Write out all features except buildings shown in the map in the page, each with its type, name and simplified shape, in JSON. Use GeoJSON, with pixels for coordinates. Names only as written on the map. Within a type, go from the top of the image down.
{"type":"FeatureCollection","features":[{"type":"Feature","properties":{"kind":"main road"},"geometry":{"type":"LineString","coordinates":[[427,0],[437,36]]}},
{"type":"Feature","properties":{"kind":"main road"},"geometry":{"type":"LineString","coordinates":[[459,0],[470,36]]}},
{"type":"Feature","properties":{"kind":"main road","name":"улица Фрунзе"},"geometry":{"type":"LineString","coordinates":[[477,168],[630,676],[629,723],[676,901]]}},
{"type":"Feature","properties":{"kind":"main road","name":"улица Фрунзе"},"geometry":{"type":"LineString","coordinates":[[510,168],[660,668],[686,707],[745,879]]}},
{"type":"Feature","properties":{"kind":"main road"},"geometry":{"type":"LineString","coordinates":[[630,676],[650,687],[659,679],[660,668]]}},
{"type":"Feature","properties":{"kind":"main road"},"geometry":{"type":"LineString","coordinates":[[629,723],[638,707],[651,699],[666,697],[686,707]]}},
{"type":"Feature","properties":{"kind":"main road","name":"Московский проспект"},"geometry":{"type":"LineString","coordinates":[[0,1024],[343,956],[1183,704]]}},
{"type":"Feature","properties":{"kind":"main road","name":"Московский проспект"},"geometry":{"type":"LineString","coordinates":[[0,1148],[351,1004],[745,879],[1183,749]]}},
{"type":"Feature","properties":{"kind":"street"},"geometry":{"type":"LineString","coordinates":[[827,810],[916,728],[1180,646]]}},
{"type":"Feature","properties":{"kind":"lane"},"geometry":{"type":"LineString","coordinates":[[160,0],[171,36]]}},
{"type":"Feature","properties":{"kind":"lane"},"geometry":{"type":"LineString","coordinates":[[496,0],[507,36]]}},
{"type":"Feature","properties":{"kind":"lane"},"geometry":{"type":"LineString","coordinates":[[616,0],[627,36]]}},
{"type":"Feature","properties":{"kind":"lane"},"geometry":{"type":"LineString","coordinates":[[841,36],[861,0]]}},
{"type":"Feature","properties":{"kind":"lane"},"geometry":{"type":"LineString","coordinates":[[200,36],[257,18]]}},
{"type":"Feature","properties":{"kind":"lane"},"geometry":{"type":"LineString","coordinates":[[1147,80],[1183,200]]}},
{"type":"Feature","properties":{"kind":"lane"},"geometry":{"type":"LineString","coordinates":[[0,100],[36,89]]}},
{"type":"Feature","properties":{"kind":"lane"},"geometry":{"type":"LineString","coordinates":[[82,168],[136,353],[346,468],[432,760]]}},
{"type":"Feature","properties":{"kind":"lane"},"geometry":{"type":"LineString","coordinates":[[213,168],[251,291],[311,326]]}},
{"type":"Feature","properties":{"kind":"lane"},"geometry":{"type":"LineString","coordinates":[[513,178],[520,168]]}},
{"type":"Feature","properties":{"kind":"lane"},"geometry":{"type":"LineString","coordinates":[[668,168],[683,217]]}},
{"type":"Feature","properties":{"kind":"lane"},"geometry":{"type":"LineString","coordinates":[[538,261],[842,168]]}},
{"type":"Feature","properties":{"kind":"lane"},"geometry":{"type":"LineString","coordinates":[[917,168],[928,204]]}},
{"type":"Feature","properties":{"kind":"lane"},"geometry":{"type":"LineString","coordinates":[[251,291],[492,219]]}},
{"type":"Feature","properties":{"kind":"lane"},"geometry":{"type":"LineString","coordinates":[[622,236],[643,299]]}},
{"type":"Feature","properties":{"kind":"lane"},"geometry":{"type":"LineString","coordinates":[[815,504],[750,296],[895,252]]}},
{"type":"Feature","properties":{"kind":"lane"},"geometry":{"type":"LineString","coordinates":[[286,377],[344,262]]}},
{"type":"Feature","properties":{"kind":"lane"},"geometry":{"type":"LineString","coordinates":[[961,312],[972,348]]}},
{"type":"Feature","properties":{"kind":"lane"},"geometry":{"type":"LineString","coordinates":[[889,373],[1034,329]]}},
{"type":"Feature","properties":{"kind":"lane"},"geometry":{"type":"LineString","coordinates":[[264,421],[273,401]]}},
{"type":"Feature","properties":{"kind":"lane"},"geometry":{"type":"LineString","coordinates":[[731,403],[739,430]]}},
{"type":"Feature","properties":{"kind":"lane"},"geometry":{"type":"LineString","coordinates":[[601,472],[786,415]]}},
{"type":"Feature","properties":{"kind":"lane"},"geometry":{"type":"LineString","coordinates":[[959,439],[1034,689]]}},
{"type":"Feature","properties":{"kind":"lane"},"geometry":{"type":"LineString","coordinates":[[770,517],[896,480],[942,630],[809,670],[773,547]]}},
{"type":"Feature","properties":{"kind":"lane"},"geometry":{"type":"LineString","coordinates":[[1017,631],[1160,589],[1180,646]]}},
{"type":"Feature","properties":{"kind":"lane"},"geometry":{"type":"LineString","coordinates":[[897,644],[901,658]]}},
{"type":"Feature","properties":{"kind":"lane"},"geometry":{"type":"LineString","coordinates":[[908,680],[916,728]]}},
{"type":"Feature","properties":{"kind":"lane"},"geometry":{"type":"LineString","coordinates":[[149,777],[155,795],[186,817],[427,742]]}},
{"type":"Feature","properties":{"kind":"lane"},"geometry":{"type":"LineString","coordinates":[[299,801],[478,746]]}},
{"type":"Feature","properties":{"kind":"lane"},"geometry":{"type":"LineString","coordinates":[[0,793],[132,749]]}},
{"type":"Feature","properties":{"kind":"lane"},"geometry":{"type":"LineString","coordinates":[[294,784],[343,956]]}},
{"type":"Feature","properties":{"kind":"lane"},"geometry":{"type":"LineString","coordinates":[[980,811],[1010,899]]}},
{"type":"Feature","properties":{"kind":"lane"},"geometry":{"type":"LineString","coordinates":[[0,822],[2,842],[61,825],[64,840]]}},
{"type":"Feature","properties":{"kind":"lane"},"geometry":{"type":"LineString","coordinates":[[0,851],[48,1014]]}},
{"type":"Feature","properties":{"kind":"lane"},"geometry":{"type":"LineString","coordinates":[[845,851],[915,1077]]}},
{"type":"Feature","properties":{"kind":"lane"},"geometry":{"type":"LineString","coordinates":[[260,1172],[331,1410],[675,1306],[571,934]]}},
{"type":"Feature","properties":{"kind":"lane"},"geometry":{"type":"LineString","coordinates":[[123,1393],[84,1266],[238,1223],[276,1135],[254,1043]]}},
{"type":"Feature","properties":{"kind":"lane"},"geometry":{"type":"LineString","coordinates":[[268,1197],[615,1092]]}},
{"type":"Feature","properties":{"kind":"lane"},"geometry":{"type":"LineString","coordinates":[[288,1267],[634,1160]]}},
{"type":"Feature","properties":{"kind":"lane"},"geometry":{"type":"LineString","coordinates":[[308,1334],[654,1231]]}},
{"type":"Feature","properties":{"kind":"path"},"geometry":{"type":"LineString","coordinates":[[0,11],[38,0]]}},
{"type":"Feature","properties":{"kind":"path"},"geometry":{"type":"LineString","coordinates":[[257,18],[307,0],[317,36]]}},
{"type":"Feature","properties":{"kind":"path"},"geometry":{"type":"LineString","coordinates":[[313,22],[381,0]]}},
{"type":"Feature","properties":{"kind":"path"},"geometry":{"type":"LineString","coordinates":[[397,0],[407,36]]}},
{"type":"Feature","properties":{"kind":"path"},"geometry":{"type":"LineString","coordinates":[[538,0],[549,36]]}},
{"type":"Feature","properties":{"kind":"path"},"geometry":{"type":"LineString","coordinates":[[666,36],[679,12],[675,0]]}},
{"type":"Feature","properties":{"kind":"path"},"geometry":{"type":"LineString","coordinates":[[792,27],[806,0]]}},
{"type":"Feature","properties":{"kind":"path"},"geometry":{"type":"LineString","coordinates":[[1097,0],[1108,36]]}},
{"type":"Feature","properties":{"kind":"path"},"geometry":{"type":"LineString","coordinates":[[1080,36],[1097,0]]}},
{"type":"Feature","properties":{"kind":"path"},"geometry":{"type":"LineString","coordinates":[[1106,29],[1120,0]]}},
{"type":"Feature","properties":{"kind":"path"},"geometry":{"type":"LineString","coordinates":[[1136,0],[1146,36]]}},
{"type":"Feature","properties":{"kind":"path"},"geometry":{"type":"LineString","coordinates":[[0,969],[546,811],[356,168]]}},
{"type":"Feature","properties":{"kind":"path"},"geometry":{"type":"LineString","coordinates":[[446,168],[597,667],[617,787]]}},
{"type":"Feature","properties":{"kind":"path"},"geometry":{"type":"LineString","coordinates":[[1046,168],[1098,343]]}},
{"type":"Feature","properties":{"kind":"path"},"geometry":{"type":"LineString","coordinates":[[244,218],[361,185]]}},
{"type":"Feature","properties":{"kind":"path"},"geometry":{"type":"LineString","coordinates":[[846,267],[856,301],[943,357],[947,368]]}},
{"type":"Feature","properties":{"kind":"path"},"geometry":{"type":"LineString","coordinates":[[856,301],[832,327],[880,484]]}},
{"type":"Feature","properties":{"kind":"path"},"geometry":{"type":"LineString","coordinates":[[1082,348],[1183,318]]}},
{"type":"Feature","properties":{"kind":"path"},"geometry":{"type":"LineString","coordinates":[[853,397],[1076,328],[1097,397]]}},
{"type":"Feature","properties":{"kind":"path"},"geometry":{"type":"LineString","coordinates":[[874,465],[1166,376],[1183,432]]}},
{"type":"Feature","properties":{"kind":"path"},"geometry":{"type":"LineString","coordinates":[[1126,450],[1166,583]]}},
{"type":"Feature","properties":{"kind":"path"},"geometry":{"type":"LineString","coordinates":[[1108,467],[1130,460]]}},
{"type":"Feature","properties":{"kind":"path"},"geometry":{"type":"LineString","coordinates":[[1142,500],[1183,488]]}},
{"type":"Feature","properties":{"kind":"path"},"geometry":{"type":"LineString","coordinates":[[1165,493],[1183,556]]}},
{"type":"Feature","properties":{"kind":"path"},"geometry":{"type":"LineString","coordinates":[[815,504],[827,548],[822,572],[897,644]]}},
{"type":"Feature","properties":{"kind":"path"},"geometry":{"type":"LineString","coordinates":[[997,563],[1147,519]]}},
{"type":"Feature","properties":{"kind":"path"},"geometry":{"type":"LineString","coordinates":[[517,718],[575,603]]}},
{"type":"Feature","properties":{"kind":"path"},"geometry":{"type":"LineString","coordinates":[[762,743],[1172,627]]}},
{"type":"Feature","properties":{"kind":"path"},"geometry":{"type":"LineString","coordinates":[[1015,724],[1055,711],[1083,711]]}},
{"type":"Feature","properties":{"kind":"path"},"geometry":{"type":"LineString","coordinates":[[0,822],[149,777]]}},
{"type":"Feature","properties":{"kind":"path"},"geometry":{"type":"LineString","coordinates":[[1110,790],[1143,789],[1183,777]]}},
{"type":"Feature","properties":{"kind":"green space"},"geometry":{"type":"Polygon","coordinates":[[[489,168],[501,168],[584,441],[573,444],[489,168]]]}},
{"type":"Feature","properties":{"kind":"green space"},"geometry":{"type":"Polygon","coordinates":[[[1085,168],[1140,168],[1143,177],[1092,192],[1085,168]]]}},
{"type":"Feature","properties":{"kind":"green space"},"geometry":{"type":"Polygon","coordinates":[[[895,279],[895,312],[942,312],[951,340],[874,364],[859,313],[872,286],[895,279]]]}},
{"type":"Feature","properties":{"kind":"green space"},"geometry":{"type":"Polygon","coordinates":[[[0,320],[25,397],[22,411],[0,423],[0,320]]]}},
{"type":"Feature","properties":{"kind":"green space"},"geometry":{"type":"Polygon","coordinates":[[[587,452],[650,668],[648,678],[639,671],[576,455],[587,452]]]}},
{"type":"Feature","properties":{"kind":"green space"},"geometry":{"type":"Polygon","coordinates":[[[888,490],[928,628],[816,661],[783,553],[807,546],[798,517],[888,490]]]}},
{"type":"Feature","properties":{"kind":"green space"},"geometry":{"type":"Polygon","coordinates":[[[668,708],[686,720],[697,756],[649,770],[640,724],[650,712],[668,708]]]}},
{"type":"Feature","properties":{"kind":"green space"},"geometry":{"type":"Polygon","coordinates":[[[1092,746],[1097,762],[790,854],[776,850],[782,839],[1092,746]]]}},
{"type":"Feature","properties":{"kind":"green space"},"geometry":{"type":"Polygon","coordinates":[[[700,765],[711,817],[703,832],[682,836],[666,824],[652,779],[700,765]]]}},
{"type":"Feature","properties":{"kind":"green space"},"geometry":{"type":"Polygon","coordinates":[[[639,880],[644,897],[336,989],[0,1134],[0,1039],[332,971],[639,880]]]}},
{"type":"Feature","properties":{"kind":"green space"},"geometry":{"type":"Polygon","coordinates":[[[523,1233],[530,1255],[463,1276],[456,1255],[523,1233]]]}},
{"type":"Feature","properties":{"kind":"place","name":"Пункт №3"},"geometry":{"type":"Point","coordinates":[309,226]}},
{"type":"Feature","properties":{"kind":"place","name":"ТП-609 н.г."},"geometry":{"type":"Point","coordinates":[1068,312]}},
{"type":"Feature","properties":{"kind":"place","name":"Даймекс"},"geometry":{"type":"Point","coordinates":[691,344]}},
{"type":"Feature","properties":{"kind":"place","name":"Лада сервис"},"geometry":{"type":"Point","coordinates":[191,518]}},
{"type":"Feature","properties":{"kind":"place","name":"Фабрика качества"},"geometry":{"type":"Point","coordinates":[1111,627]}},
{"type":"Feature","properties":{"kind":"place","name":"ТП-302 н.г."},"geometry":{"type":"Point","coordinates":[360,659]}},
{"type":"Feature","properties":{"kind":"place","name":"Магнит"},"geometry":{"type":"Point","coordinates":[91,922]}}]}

* Task statement
If a line in the records above includes the string "улица", copy it.

* Response to this task
{"type":"Feature","properties":{"kind":"main road","name":"улица Фрунзе"},"geometry":{"type":"LineString","coordinates":[[477,168],[630,676],[629,723],[676,901]]}},
{"type":"Feature","properties":{"kind":"main road","name":"улица Фрунзе"},"geometry":{"type":"LineString","coordinates":[[510,168],[660,668],[686,707],[745,879]]}},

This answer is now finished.